= EXERCISE REQUIREMENTS =
No record may be left out; print them all verbatim.

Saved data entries
■ ■ ■ ■ ■ ■ ■
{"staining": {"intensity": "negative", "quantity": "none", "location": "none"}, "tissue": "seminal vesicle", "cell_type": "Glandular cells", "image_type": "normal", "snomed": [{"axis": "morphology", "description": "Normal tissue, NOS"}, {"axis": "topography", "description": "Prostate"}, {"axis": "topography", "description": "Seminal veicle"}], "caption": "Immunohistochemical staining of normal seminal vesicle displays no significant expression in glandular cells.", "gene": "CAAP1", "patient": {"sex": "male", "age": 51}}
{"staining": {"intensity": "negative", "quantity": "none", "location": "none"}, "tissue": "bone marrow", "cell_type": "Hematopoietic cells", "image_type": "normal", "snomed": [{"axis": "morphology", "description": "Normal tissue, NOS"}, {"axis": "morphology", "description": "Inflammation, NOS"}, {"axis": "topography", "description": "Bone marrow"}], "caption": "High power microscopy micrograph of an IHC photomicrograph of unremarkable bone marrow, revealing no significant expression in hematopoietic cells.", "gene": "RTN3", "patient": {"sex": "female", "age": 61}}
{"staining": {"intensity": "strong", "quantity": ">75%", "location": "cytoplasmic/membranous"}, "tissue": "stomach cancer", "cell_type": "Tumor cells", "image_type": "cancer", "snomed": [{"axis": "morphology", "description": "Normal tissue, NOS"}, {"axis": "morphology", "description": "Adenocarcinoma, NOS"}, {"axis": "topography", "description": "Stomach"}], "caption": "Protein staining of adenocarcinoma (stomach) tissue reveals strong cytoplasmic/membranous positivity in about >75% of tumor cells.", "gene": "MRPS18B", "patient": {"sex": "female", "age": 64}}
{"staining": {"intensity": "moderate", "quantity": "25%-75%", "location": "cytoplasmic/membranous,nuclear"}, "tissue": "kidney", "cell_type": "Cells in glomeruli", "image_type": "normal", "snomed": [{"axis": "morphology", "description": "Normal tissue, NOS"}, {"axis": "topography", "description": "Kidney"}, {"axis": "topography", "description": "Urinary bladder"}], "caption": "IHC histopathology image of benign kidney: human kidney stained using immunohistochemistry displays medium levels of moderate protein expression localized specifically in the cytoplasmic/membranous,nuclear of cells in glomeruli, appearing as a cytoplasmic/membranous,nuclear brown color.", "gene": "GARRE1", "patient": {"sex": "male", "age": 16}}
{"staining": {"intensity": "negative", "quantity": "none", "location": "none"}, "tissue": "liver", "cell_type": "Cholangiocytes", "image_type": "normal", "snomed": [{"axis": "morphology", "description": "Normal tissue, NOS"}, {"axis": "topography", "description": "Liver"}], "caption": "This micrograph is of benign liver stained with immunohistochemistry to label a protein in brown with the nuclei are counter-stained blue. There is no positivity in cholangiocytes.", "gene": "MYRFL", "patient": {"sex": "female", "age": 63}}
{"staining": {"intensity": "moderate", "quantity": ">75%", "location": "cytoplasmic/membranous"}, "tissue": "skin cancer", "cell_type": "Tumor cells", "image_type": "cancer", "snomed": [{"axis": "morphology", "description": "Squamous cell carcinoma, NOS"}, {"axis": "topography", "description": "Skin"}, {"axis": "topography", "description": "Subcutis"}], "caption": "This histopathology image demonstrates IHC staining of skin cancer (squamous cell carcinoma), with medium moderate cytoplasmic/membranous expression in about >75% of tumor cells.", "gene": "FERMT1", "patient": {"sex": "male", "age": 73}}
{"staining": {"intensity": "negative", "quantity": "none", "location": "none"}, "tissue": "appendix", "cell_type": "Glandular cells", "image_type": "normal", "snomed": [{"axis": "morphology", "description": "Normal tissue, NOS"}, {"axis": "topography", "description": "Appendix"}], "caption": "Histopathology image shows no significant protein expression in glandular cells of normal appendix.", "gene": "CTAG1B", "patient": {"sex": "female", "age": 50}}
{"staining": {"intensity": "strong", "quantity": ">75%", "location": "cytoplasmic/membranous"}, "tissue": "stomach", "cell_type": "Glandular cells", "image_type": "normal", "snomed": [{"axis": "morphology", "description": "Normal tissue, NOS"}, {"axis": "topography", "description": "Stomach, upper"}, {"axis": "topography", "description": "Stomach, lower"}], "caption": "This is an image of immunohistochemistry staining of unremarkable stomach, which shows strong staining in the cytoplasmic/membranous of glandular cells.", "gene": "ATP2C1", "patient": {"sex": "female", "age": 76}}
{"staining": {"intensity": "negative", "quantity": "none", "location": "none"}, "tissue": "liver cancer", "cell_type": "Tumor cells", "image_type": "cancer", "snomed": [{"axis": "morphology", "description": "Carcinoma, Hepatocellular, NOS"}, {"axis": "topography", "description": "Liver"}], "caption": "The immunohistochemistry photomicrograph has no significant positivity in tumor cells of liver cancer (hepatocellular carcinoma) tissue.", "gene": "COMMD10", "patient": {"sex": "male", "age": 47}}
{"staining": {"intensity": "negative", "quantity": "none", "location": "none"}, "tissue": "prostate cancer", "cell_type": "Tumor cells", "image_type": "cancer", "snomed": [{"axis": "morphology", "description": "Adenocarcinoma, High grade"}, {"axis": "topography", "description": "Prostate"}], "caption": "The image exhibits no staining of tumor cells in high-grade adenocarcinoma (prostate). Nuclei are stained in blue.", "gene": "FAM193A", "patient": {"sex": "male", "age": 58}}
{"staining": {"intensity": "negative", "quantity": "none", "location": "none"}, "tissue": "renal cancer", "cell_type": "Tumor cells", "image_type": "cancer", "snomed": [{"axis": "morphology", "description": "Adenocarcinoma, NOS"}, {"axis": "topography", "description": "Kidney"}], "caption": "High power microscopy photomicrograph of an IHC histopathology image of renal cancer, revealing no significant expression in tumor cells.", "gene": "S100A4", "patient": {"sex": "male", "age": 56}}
■ ■ ■ ■ ■ ■ ■
= THE COMPLETED TASK =
{"staining": {"intensity": "negative", "quantity": "none", "location": "none"}, "tissue": "seminal vesicle", "cell_type": "Glandular cells", "image_type": "normal", "snomed": [{"axis": "morphology", "description": "Normal tissue, NOS"}, {"axis": "topography", "description": "Prostate"}, {"axis": "topography", "description": "Seminal veicle"}], "caption": "Immunohistochemical staining of normal seminal vesicle displays no significant expression in glandular cells.", "gene": "CAAP1", "patient": {"sex": "male", "age": 51}}
{"staining": {"intensity": "negative", "quantity": "none", "location": "none"}, "tissue": "bone marrow", "cell_type": "Hematopoietic cells", "image_type": "normal", "snomed": [{"axis": "morphology", "description": "Normal tissue, NOS"}, {"axis": "morphology", "description": "Inflammation, NOS"}, {"axis": "topography", "description": "Bone marrow"}], "caption": "High power microscopy micrograph of an IHC photomicrograph of unremarkable bone marrow, revealing no significant expression in hematopoietic cells.", "gene": "RTN3", "patient": {"sex": "female", "age": 61}}
{"staining": {"intensity": "strong", "quantity": ">75%", "location": "cytoplasmic/membranous"}, "tissue": "stomach cancer", "cell_type": "Tumor cells", "image_type": "cancer", "snomed": [{"axis": "morphology", "description": "Normal tissue, NOS"}, {"axis": "morphology", "description": "Adenocarcinoma, NOS"}, {"axis": "topography", "description": "Stomach"}], "caption": "Protein staining of adenocarcinoma (stomach) tissue reveals strong cytoplasmic/membranous positivity in about >75% of tumor cells.", "gene": "MRPS18B", "patient": {"sex": "female", "age": 64}}
{"staining": {"intensity": "moderate", "quantity": "25%-75%", "location": "cytoplasmic/membranous,nuclear"}, "tissue": "kidney", "cell_type": "Cells in glomeruli", "image_type": "normal", "snomed": [{"axis": "morphology", "description": "Normal tissue, NOS"}, {"axis": "topography", "description": "Kidney"}, {"axis": "topography", "description": "Urinary bladder"}], "caption": "IHC histopathology image of benign kidney: human kidney stained using immunohistochemistry displays medium levels of moderate protein expression localized specifically in the cytoplasmic/membranous,nuclear of cells in glomeruli, appearing as a cytoplasmic/membranous,nuclear brown color.", "gene": "GARRE1", "patient": {"sex": "male", "age": 16}}
{"staining": {"intensity": "negative", "quantity": "none", "location": "none"}, "tissue": "liver", "cell_type": "Cholangiocytes", "image_type": "normal", "snomed": [{"axis": "morphology", "description": "Normal tissue, NOS"}, {"axis": "topography", "description": "Liver"}], "caption": "This micrograph is of benign liver stained with immunohistochemistry to label a protein in brown with the nuclei are counter-stained blue. There is no positivity in cholangiocytes.", "gene": "MYRFL", "patient": {"sex": "female", "age": 63}}
{"staining": {"intensity": "moderate", "quantity": ">75%", "location": "cytoplasmic/membranous"}, "tissue": "skin cancer", "cell_type": "Tumor cells", "image_type": "cancer", "snomed": [{"axis": "morphology", "description": "Squamous cell carcinoma, NOS"}, {"axis": "topography", "description": "Skin"}, {"axis": "topography", "description": "Subcutis"}], "caption": "This histopathology image demonstrates IHC staining of skin cancer (squamous cell carcinoma), with medium moderate cytoplasmic/membranous expression in about >75% of tumor cells.", "gene": "FERMT1", "patient": {"sex": "male", "age": 73}}
{"staining": {"intensity": "negative", "quantity": "none", "location": "none"}, "tissue": "appendix", "cell_type": "Glandular cells", "image_type": "normal", "snomed": [{"axis": "morphology", "description": "Normal tissue, NOS"}, {"axis": "topography", "description": "Appendix"}], "caption": "Histopathology image shows no significant protein expression in glandular cells of normal appendix.", "gene": "CTAG1B", "patient": {"sex": "female", "age": 50}}
{"staining": {"intensity": "strong", "quantity": ">75%", "location": "cytoplasmic/membranous"}, "tissue": "stomach", "cell_type": "Glandular cells", "image_type": "normal", "snomed": [{"axis": "morphology", "description": "Normal tissue, NOS"}, {"axis": "topography", "description": "Stomach, upper"}, {"axis": "topography", "description": "Stomach, lower"}], "caption": "This is an image of immunohistochemistry staining of unremarkable stomach, which shows strong staining in the cytoplasmic/membranous of glandular cells.", "gene": "ATP2C1", "patient": {"sex": "female", "age": 76}}
{"staining": {"intensity": "negative", "quantity": "none", "location": "none"}, "tissue": "liver cancer", "cell_type": "Tumor cells", "image_type": "cancer", "snomed": [{"axis": "morphology", "description": "Carcinoma, Hepatocellular, NOS"}, {"axis": "topography", "description": "Liver"}], "caption": "The immunohistochemistry photomicrograph has no significant positivity in tumor cells of liver cancer (hepatocellular carcinoma) tissue.", "gene": "COMMD10", "patient": {"sex": "male", "age": 47}}
{"staining": {"intensity": "negative", "quantity": "none", "location": "none"}, "tissue": "prostate cancer", "cell_type": "Tumor cells", "image_type": "cancer", "snomed": [{"axis": "morphology", "description": "Adenocarcinoma, High grade"}, {"axis": "topography", "description": "Prostate"}], "caption": "The image exhibits no staining of tumor cells in high-grade adenocarcinoma (prostate). Nuclei are stained in blue.", "gene": "FAM193A", "patient": {"sex": "male", "age": 58}}
{"staining": {"intensity": "negative", "quantity": "none", "location": "none"}, "tissue": "renal cancer", "cell_type": "Tumor cells", "image_type": "cancer", "snomed": [{"axis": "morphology", "description": "Adenocarcinoma, NOS"}, {"axis": "topography", "description": "Kidney"}], "caption": "High power microscopy photomicrograph of an IHC histopathology image of renal cancer, revealing no significant expression in tumor cells.", "gene": "S100A4", "patient": {"sex": "male", "age": 56}}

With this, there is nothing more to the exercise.